_Aangeleverde tekst:_

Na een algemene inleiding en situering van het staatsrecht, worden de voornaamste bronnen van het grondwettelijk recht besproken. Daarbij gaat o.m. aandacht naar de verhouding van het internationaal recht tot het nationaal recht. Vanzelfsprekend komt de Belgische Grondwet uitgebreid aan bod, evenals de procedure om deze fundamentele tekst te herzien. In het hoofdstuk over de (federale) wet wordt de taakverdeling tussen de Kamer van volksvertegenwoordigers en de Senaat toegelicht, evenals de verschillende wijzen waarop een wet tot stand kan worden gebracht. Naast het overzicht van de geschreven bronnen, wordt ook kort stilgestaan bij de ongeschreven bronnen van het grondwettelijk recht, nl. de gewoonte (vb. leerstuk van de regering in lopende zaken) en de algemene rechtsbeginselen (vb. beginsel van de scheiding der machten), gezien hun belangrijke politieke relevantie. 

In het tweede deel wordt de Belgische Staat in al haar geledingen ontleed. De voornaamste kenmerken van de Belgische Staat worden uitgebreid besproken (rechtsstaat, federale staat gericht op samenwerking, representatieve democratie - nationale soevereiniteit, monarchie, parlementair regime, scheiding der machten, scheiding van kerk en staat). De federale wetgevende en uitvoerende macht worden in al hun facetten besproken (samenstelling via verkiezingen, traditionele regeringsvorming en ontslag, onderlinge samenwerking en controle, voornaamste taken en bevoegdheden, statuut van de Koning en van de federale regering). Wat de rechterlijke macht betreft, wordt slechts bij welbepaalde aspecten stil gestaan en wordt voor het overige verwezen naar het opleidingsonderdeel 'Inleiding tot het recht'. In het tweede deel worden ook de grondwettelijke beginselen betreffende de gewapende macht (leger en politie) belicht. Ook wordt aandacht besteed aan de financiële aspecten van het Belgisch federalisme.

_Fragment uit dataset:_
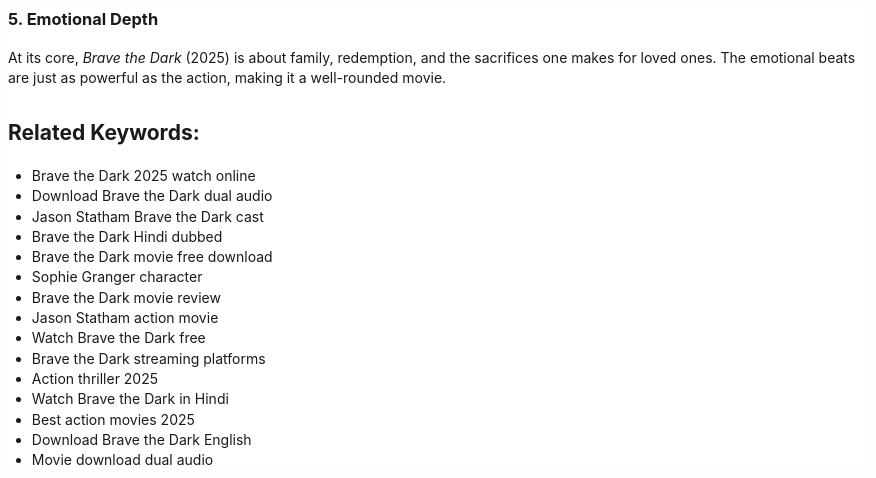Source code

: ### 5. **Emotional Depth**
At its core, *Brave the Dark* (2025) is about family, redemption, and the sacrifices one makes for loved ones. The emotional beats are just as powerful as the action, making it a well-rounded movie.

## Related Keywords:
- Brave the Dark 2025 watch online
- Download Brave the Dark dual audio
- Jason Statham Brave the Dark cast
- Brave the Dark Hindi dubbed
- Brave the Dark movie free download
- Sophie Granger character
- Brave the Dark movie review
- Jason Statham action movie
- Watch Brave the Dark free
- Brave the Dark streaming platforms
- Action thriller 2025
- Watch Brave the Dark in Hindi
- Best action movies 2025
- Download Brave the Dark English
- Movie download dual audio
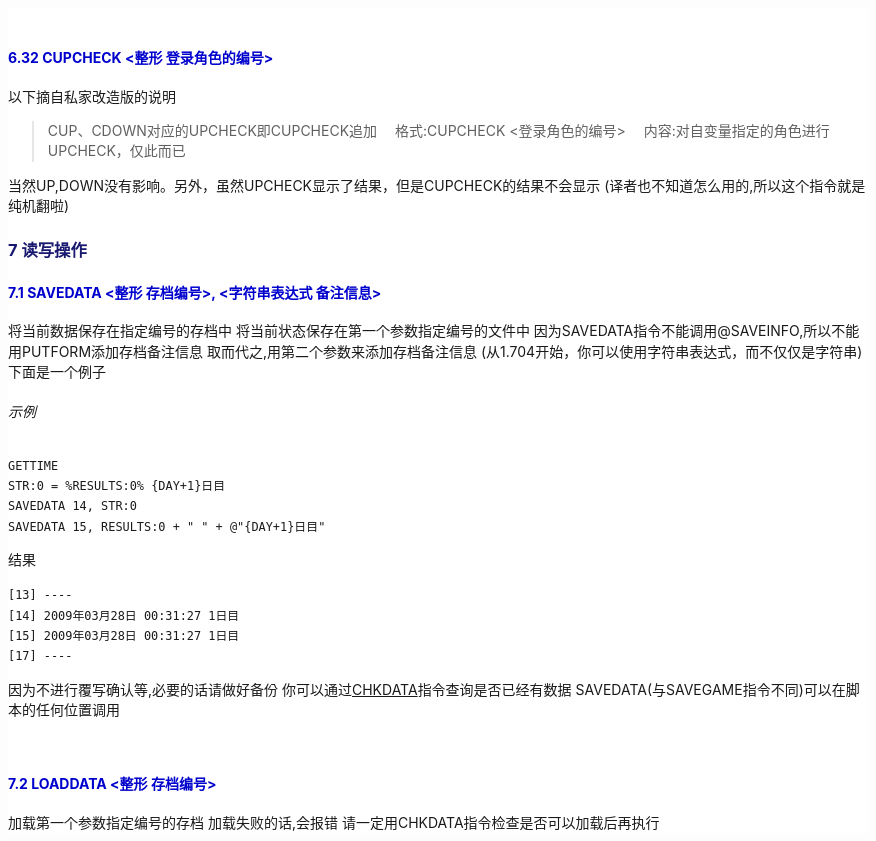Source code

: 
<br/>
<h4 id="6.32"><font color=MediumBlue>6.32 CUPCHECK <整形 登录角色的编号></font></h4>

以下摘自私家改造版的说明

> CUP、CDOWN对应的UPCHECK即CUPCHECK追加
> 　格式:CUPCHECK <登录角色的编号>
> 　内容:对自变量指定的角色进行UPCHECK，仅此而已

当然UP,DOWN没有影响。另外，虽然UPCHECK显示了结果，但是CUPCHECK的结果不会显示
(译者也不知道怎么用的,所以这个指令就是纯机翻啦)
<br/>

<h3 id="7"><font color=MidNightBlue>7 读写操作</font></h3>
<h4 id="7.1"><font color=MediumBlue>7.1 SAVEDATA <整形 存档编号>, <字符串表达式 备注信息></font></h4>

将当前数据保存在指定编号的存档中
将当前状态保存在第一个参数指定编号的文件中
因为SAVEDATA指令不能调用@SAVEINFO,所以不能用PUTFORM添加存档备注信息
取而代之,用第二个参数来添加存档备注信息
(从1.704开始，你可以使用字符串表达式，而不仅仅是字符串)下面是一个例子

###### 示例
	GETTIME
	STR:0 = %RESULTS:0% {DAY+1}日目
	SAVEDATA 14, STR:0
	SAVEDATA 15, RESULTS:0 + " " + @"{DAY+1}日目"
结果

	[13] ----
	[14] 2009年03月28日 00:31:27 1日目
	[15] 2009年03月28日 00:31:27 1日目
	[17] ----

因为不进行覆写确认等,必要的话请做好备份
你可以通过[CHKDATA](#7.4)指令查询是否已经有数据
SAVEDATA(与SAVEGAME指令不同)可以在脚本的任何位置调用

<br/>
<h4 id="7.2"><font color=MediumBlue>7.2 LOADDATA <整形 存档编号></font></h4>
加载第一个参数指定编号的存档
加载失败的话,会报错
请一定用CHKDATA指令检查是否可以加载后再执行
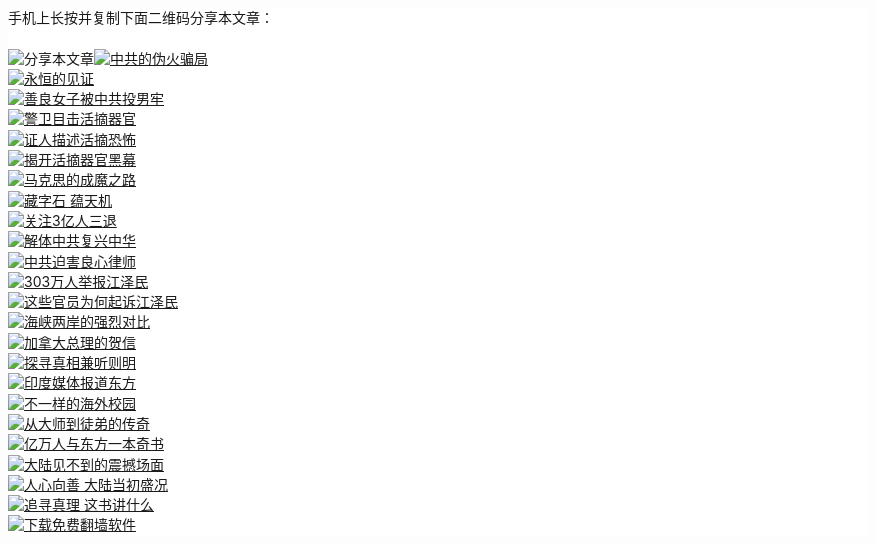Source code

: ####
手机上长按并复制下面二维码分享本文章：<br><br><img src="http://www.hehaibao.com/qr/index.php?m=1&e=L&p=10&t=&d=https://github.com/asdfghy6/djy/blob/master/gb/18/10/24/n10806790.md%231" title="分享本文章"></td><td VALIGN=TOP><a href="https://github.com/asdfghy6/djy/blob/master/gb/16/1/21/n4622075.md?dfh#1" target="_blank"><img src="https://raw.githubusercontent.com/asdfghy6/djy/master/gb/300/wei-f1.jpg" title="中共的伪火骗局"  alt="中共的伪火骗局"></a><br><a href="https://github.com/asdfghy6/yh/blob/master/README.md?dfh#1" target="_blank"><img src="https://raw.githubusercontent.com/asdfghy6/djy/master/gb/300/yong-h.jpg" title="永恒的见证"  alt="永恒的见证"></a><br><a href="https://github.com/asdfghy6/djy/blob/master/gb/13/9/29/n3974789.md?dfh#1" target="_blank"><img src="https://raw.githubusercontent.com/asdfghy6/djy/master/gb/300/shang-lnz.jpg" title="善良女子被中共投男牢"  alt="善良女子被中共投男牢"></a><br><a href="https://github.com/asdfghy6/djy/blob/master/gb/16/3/16/n4663449.md?dfh#1" target="_blank"><img src="https://raw.githubusercontent.com/asdfghy6/djy/master/gb/300/huo-z3.jpg" title="警卫目击活摘器官"  alt="警卫目击活摘器官"></a><br><a href="https://github.com/asdfghy6/djy/blob/master/gb/16/8/7/n8177641.md?dfh#1" target="_blank"><img src="https://raw.githubusercontent.com/asdfghy6/djy/master/gb/300/huo-z4.jpg" title="证人描述活摘恐怖"  alt="证人描述活摘恐怖"></a><br><a href="https://github.com/asdfghy6/djy/blob/master/gb/10/4/19/n2881569.md?dfh#1" target="_blank"><img src="https://raw.githubusercontent.com/asdfghy6/djy/master/gb/300/huo-z1.jpg" title="揭开活摘器官黑幕"  alt="揭开活摘器官黑幕"></a><br><a href="https://github.com/asdfghy6/djy/blob/master/gb/10/11/7/n3077476.md?dfh#1" target="_blank"><img src="https://raw.githubusercontent.com/asdfghy6/djy/master/gb/300/ma-ks.jpg" title="马克思的成魔之路"  alt="马克思的成魔之路"></a><br><a href="https://github.com/asdfghy6/djy/blob/master/gb/14/6/9/n4173977.md?dfh#1" target="_blank"><img src="https://raw.githubusercontent.com/asdfghy6/djy/master/gb/300/chang-zs.jpg" title="藏字石 蕴天机"  alt="藏字石 蕴天机"></a><br><a href="https://github.com/asdfghy6/djy/blob/master/gb/18/5/10/n10381511.md?dfh#1" target="_blank"><img src="https://raw.githubusercontent.com/asdfghy6/djy/master/gb/300/st1.jpg" title="关注3亿人三退"  alt="关注3亿人三退"></a><br><a href="https://github.com/asdfghy6/djy/blob/master/gb/18/3/21/n10237682.md?dfh#1" target="_blank"><img src="https://raw.githubusercontent.com/asdfghy6/djy/master/gb/300/jie-t.jpg" title="解体中共复兴中华"  alt="解体中共复兴中华"></a><br><a href="https://github.com/asdfghy6/djy/blob/master/gb/9/2/9/n2422991.md?dfh#1" target="_blank"><img src="https://raw.githubusercontent.com/asdfghy6/djy/master/gb/300/gao-zs.jpg" title="中共迫害良心律师"  alt="中共迫害良心律师"></a><br><a href="https://github.com/asdfghy6/djy/blob/master/gb/18/12/9/n10900044.md?dfh#1" target="_blank"><img src="https://raw.githubusercontent.com/asdfghy6/djy/master/gb/300/sj1.jpg" title="303万人举报江泽民"  alt="303万人举报江泽民"></a><br><a href="https://github.com/asdfghy6/djy/blob/master/gb/18/8/28/n10672014.md?dfh#1" target="_blank"><img src="https://raw.githubusercontent.com/asdfghy6/djy/master/gb/300/sj2.jpg" title="这些官员为何起诉江泽民"  alt="这些官员为何起诉江泽民"></a><br><a href="https://github.com/asdfghy6/djy/blob/master/gb/8/12/18/n2367165.md?dfh#1" target="_blank"><img src="https://raw.githubusercontent.com/asdfghy6/djy/master/gb/300/liangan.jpg" title="海峡两岸的强烈对比"  alt="海峡两岸的强烈对比"></a><br><a href="https://github.com/asdfghy6/djy/blob/master/gb/15/5/5/n4427238.md?dfh#1" target="_blank"><img src="https://raw.githubusercontent.com/asdfghy6/djy/master/gb/300/jia-ndzl.jpg" title="加拿大总理的贺信"  alt="加拿大总理的贺信"></a><br><a href="https://github.com/asdfghy6/djy/blob/master/gb/11/6/17/n3289382.md?dfh#1" target="_blank">
<img src="https://raw.githubusercontent.com/asdfghy6/djy/master/gb/300/xiao-wd.jpg" title="探寻真相兼听则明"  alt="探寻真相兼听则明"></a><br><a href="https://github.com/asdfghy6/djy/blob/master/gb/18/10/27/n10812623.md?dfh#1" target="_blank"><img src="https://raw.githubusercontent.com/asdfghy6/djy/master/gb/300/yindu.jpg" title="印度媒体报道东方"  alt="印度媒体报道东方"></a><br><a href="https://github.com/asdfghy6/djy/blob/master/gb/18/6/9/n10469652.md?dfh#1" target="_blank"><img src="https://raw.githubusercontent.com/asdfghy6/djy/master/gb/300/xie-j.jpg" title="不一样的海外校园"  alt="不一样的海外校园"></a><br><a href="https://github.com/asdfghy6/djy/blob/master/gb/7/4/5/n1669415.md?dfh#1" target="_blank"><img src="https://raw.githubusercontent.com/asdfghy6/djy/master/gb/300/li-up.jpg" title="从大师到徒弟的传奇"  alt="从大师到徒弟的传奇"></a><br><a href="https://github.com/asdfghy6/djy/blob/master/gb/17/5/26/n9191512.md?dfh#1" target="_blank"><img src="https://raw.githubusercontent.com/asdfghy6/djy/master/gb/300/zfl2.jpg" title="亿万人与东方一本奇书"  alt="亿万人与东方一本奇书"></a><br><a href="https://github.com/asdfghy6/djy/blob/master/gb/13/11/27/n4020290.md?dfh#1" target="_blank"><img src="https://raw.githubusercontent.com/asdfghy6/djy/master/gb/300/zhen-h.jpg" title="大陆见不到的震撼场面"  alt="大陆见不到的震撼场面"></a><br><a href="https://github.com/asdfghy6/djy/blob/master/gb/15/7/17/n4482910.md?dfh#1" target="_blank"><img src="https://raw.githubusercontent.com/asdfghy6/djy/master/gb/300/dalu-sk.jpg" title="人心向善 大陆当初盛况"  alt="人心向善 大陆当初盛况"></a><br><a href="https://github.com/asdfghy6/djy/blob/master/gb/9/10/15/n2689419.md?dfh#1" target="_blank"><img src="https://raw.githubusercontent.com/asdfghy6/djy/master/gb/300/zfl1.jpg" title="追寻真理 这书讲什么"  alt="追寻真理 这书讲什么"></a><br><a href="https://github.com/asdfghy6/fq/blob/master/README.md?dfh#1" target="_blank"><img src="https://raw.githubusercontent.com/asdfghy6/djy/master/gb/300/fq1.jpg" title="下载免费翻墙软件"  alt="下载免费翻墙软件"></a><br></td></tr></table>
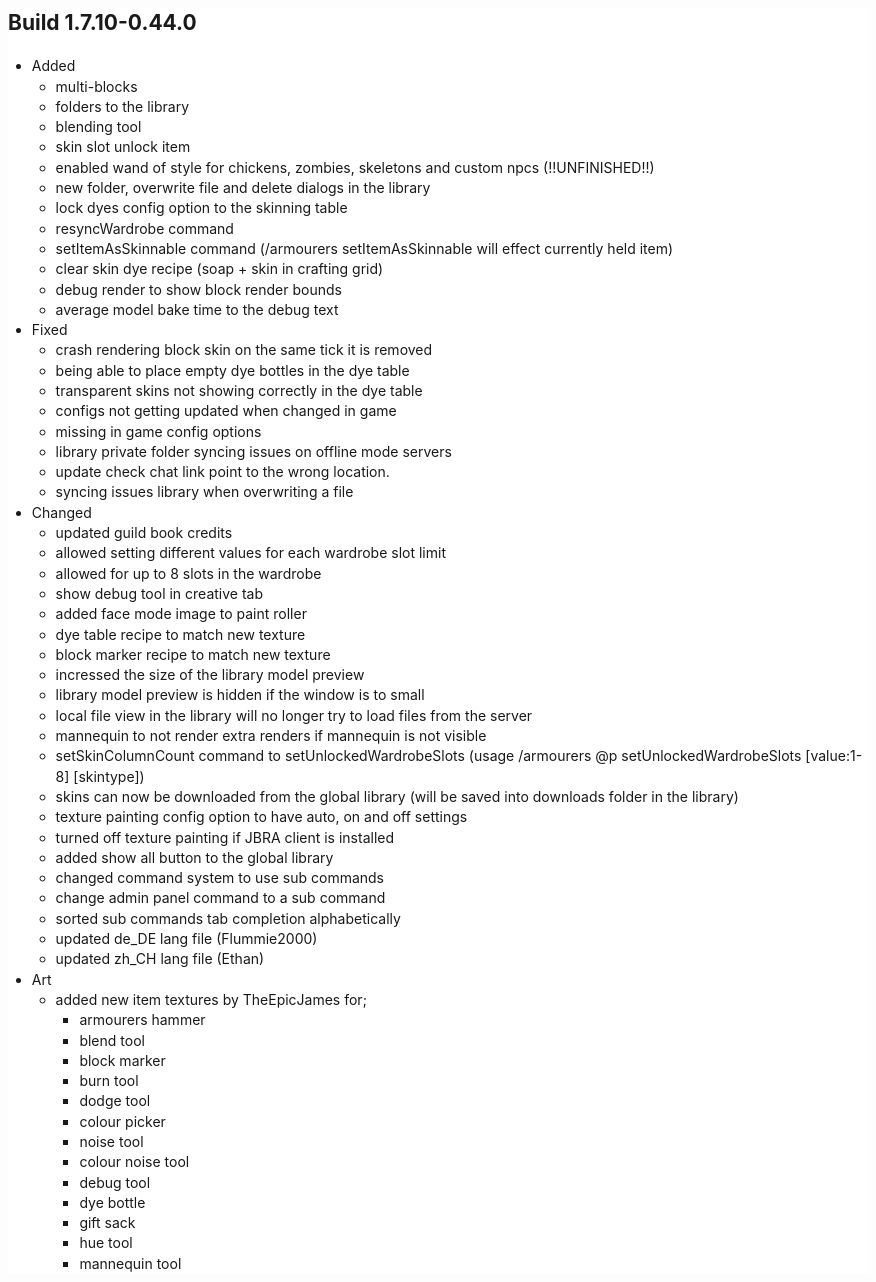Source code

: 
## Build 1.7.10-0.44.0
* Added
  * multi-blocks
  * folders to the library
  * blending tool
  * skin slot unlock item
  * enabled wand of style for chickens, zombies, skeletons and custom npcs (!!UNFINISHED!!)
  * new folder, overwrite file and delete dialogs in the library
  * lock dyes config option to the skinning table
  * resyncWardrobe command
  * setItemAsSkinnable command (/armourers setItemAsSkinnable will effect currently held item)
  * clear skin dye recipe (soap + skin in crafting grid)
  * debug render to show block render bounds
  * average model bake time to the debug text
* Fixed
  * crash rendering block skin on the same tick it is removed
  * being able to place empty dye bottles in the dye table
  * transparent skins not showing correctly in the dye table
  * configs not getting updated when changed in game
  * missing in game config options
  * library private folder syncing issues on offline mode servers
  * update check chat link point to the wrong location.
  * syncing issues library when overwriting a file
* Changed
  * updated guild book credits
  * allowed setting different values for each wardrobe slot limit
  * allowed for up to 8 slots in the wardrobe
  * show debug tool in creative tab
  * added face mode image to paint roller
  * dye table recipe to match new texture
  * block marker recipe to match new texture
  * incressed the size of the library model preview
  * library model preview is hidden if the window is to small
  * local file view in the library will no longer try to load files from the server
  * mannequin to not render extra renders if mannequin is not visible
  * setSkinColumnCount command to setUnlockedWardrobeSlots (usage /armourers @p setUnlockedWardrobeSlots [value:1-8] [skintype])
  * skins can now be downloaded from the global library (will be saved into downloads folder in the library)
  * texture painting config option to have auto, on and off settings
  * turned off texture painting if JBRA client is installed
  * added show all button to the global library
  * changed command system to use sub commands
  * change admin panel command to a sub command
  * sorted sub commands tab completion alphabetically
  * updated de_DE lang file (Flummie2000)
  * updated zh_CH lang file (Ethan)
* Art
  * added new item textures by TheEpicJames for;
    * armourers hammer
    * blend tool
    * block marker
    * burn tool
    * dodge tool
    * colour picker
    * noise tool
    * colour noise tool
    * debug tool
    * dye bottle
    * gift sack
    * hue tool
    * mannequin tool
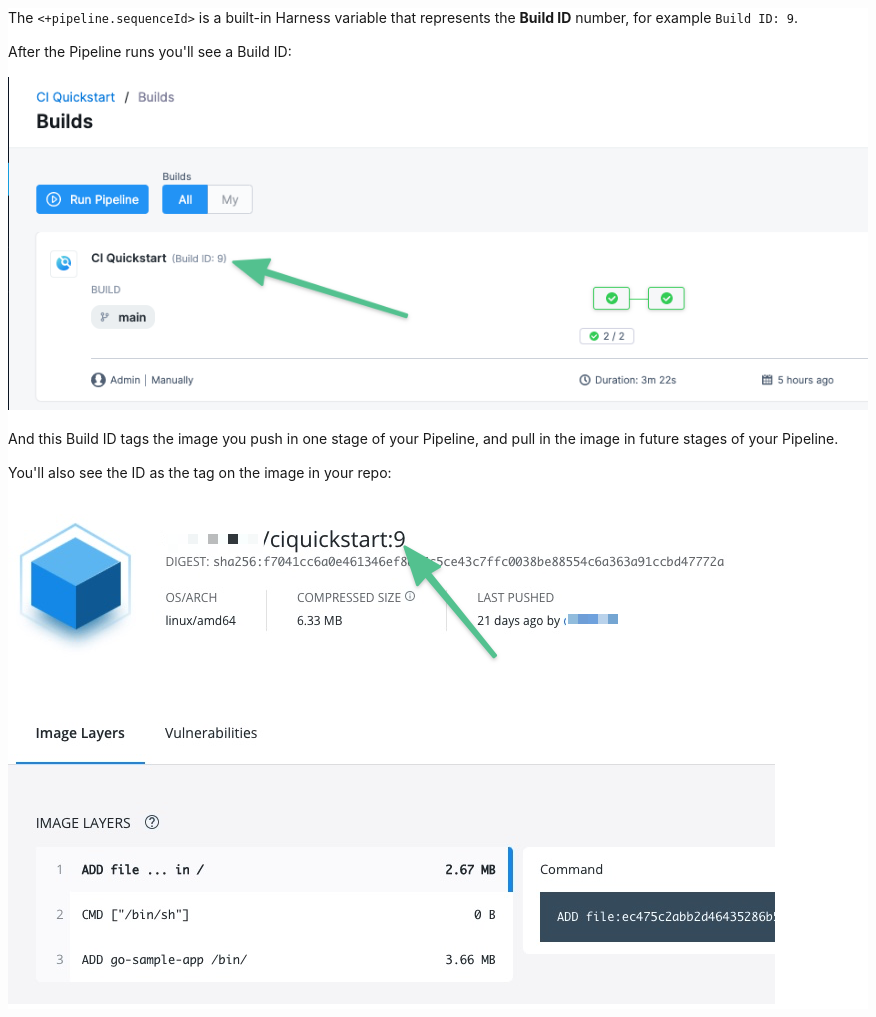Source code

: The `<+pipeline.sequenceId>` is a built-in Harness variable that
represents the **Build ID** number, for example `Build ID: 9`.

After the Pipeline runs you\'ll see a Build ID:

![](./static/build-and-upload-an-artifact-04.png)

And this Build ID tags the image you push in one stage of your Pipeline,
and pull in the image in future stages of your Pipeline.

You\'ll also see the ID as the tag on the image in your repo:

![](./static/build-and-upload-an-artifact-05.png)
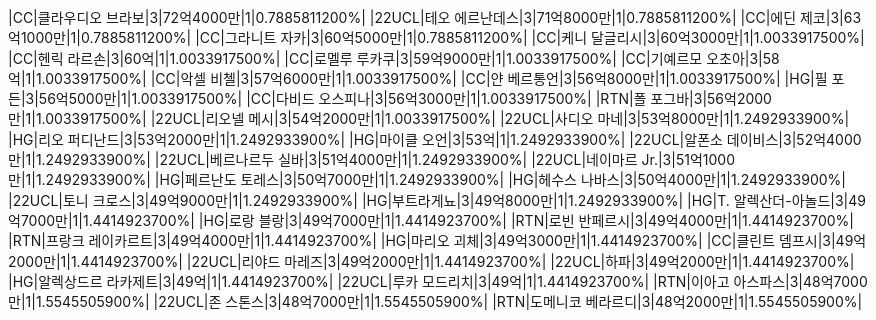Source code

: |CC|클라우디오 브라보|3|72억4000만|1|0.7885811200%|
|22UCL|테오 에르난데스|3|71억8000만|1|0.7885811200%|
|CC|에딘 제코|3|63억1000만|1|0.7885811200%|
|CC|그라니트 자카|3|60억5000만|1|0.7885811200%|
|CC|케니 달글리시|3|60억3000만|1|1.0033917500%|
|CC|헨릭 라르손|3|60억|1|1.0033917500%|
|CC|로멜루 루카쿠|3|59억9000만|1|1.0033917500%|
|CC|기예르모 오초아|3|58억|1|1.0033917500%|
|CC|악셀 비첼|3|57억6000만|1|1.0033917500%|
|CC|얀 베르통언|3|56억8000만|1|1.0033917500%|
|HG|필 포든|3|56억5000만|1|1.0033917500%|
|CC|다비드 오스피나|3|56억3000만|1|1.0033917500%|
|RTN|폴 포그바|3|56억2000만|1|1.0033917500%|
|22UCL|리오넬 메시|3|54억2000만|1|1.0033917500%|
|22UCL|사디오 마네|3|53억8000만|1|1.2492933900%|
|HG|리오 퍼디난드|3|53억2000만|1|1.2492933900%|
|HG|마이클 오언|3|53억|1|1.2492933900%|
|22UCL|알폰소 데이비스|3|52억4000만|1|1.2492933900%|
|22UCL|베르나르두 실바|3|51억4000만|1|1.2492933900%|
|22UCL|네이마르 Jr.|3|51억1000만|1|1.2492933900%|
|HG|페르난도 토레스|3|50억7000만|1|1.2492933900%|
|HG|헤수스 나바스|3|50억4000만|1|1.2492933900%|
|22UCL|토니 크로스|3|49억9000만|1|1.2492933900%|
|HG|부트라게뇨|3|49억8000만|1|1.2492933900%|
|HG|T. 알렉산더-아놀드|3|49억7000만|1|1.4414923700%|
|HG|로랑 블랑|3|49억7000만|1|1.4414923700%|
|RTN|로빈 반페르시|3|49억4000만|1|1.4414923700%|
|RTN|프랑크 레이카르트|3|49억4000만|1|1.4414923700%|
|HG|마리오 괴체|3|49억3000만|1|1.4414923700%|
|CC|클린트 뎀프시|3|49억2000만|1|1.4414923700%|
|22UCL|리야드 마레즈|3|49억2000만|1|1.4414923700%|
|22UCL|하파|3|49억2000만|1|1.4414923700%|
|HG|알렉상드르 라카제트|3|49억|1|1.4414923700%|
|22UCL|루카 모드리치|3|49억|1|1.4414923700%|
|RTN|이아고 아스파스|3|48억7000만|1|1.5545505900%|
|22UCL|존 스톤스|3|48억7000만|1|1.5545505900%|
|RTN|도메니코 베라르디|3|48억2000만|1|1.5545505900%|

_Schriftelijke opdracht A:_
Beantwoord deze vragen over de tekst over het staatsrecht:
(i) Welke twee ongeschreven bronnen van het grondwettelijk recht worden genoemd?
(ii) Naar welk opleidingsonderdeel wordt verwezen voor de overige aspecten van de rechterlijke macht?
(iii) Welke twee onderdelen van de gewapende macht worden vermeld?
_Schriftelijke opdracht B:_ Hervat de tekst over het Belgische staatsrecht na de laatste zin en schrijf hem in dezelfde stijl verder.

_Ruimte voor antwoord A:_
(i) De gewoonte en de algemene rechtsbeginselen.
(ii) 'Inleiding tot het recht'.
(iii) Het leger en de politie.

_Ruimte voor antwoord B:_
Deel drie van de cursus legt de nadruk op de gemeenschappen en de gewesten en bespreekt hun politieke organen en bevoegdheden. Alvorens het laatste deel aan te vatten, wordt nog kort bij de rol en de werking van het Grondwettelijk Hof stilgestaan, gezien zijn sleutelrol in het Belgisch politiek bestel. Het laatste deel van de cursus betreft de grondrechten en vrijheden van de burgers, met focus op de meest relevante rechten (zoals de gelijkheid en verbod op discriminatie, vrijheid van meningsuiting, vrijheid van vergaderen, persvrijheid, vrijheid van vereniging, persoonlijke vrijheid en aanhouding). Ten slotte, wordt de politieke actualiteit zo veel als mogelijk betrokken bij de hoorcolleges.

Studiemateriaal
Handboek (Vereist) : Overzicht van het grondwettelijk recht, M. Van Damme, Brugge, die Keure, 9789048620272, 2015
Cursustekst (Vereist) : Syllabus Grondwettelijk recht, A. Wirtgen, Canvas
Bijkomende info

Er wordt gewerkt met lesopnames.

Deze worden ook ter beschikking van de werkstudenten gesteld.

Tijdens de hoorcolleges wordt ook casusonderwijs gedoceerd op interactieve wijze.

Tijdens de hoorcolleges worden voorbeelden van examenvragen behandeld.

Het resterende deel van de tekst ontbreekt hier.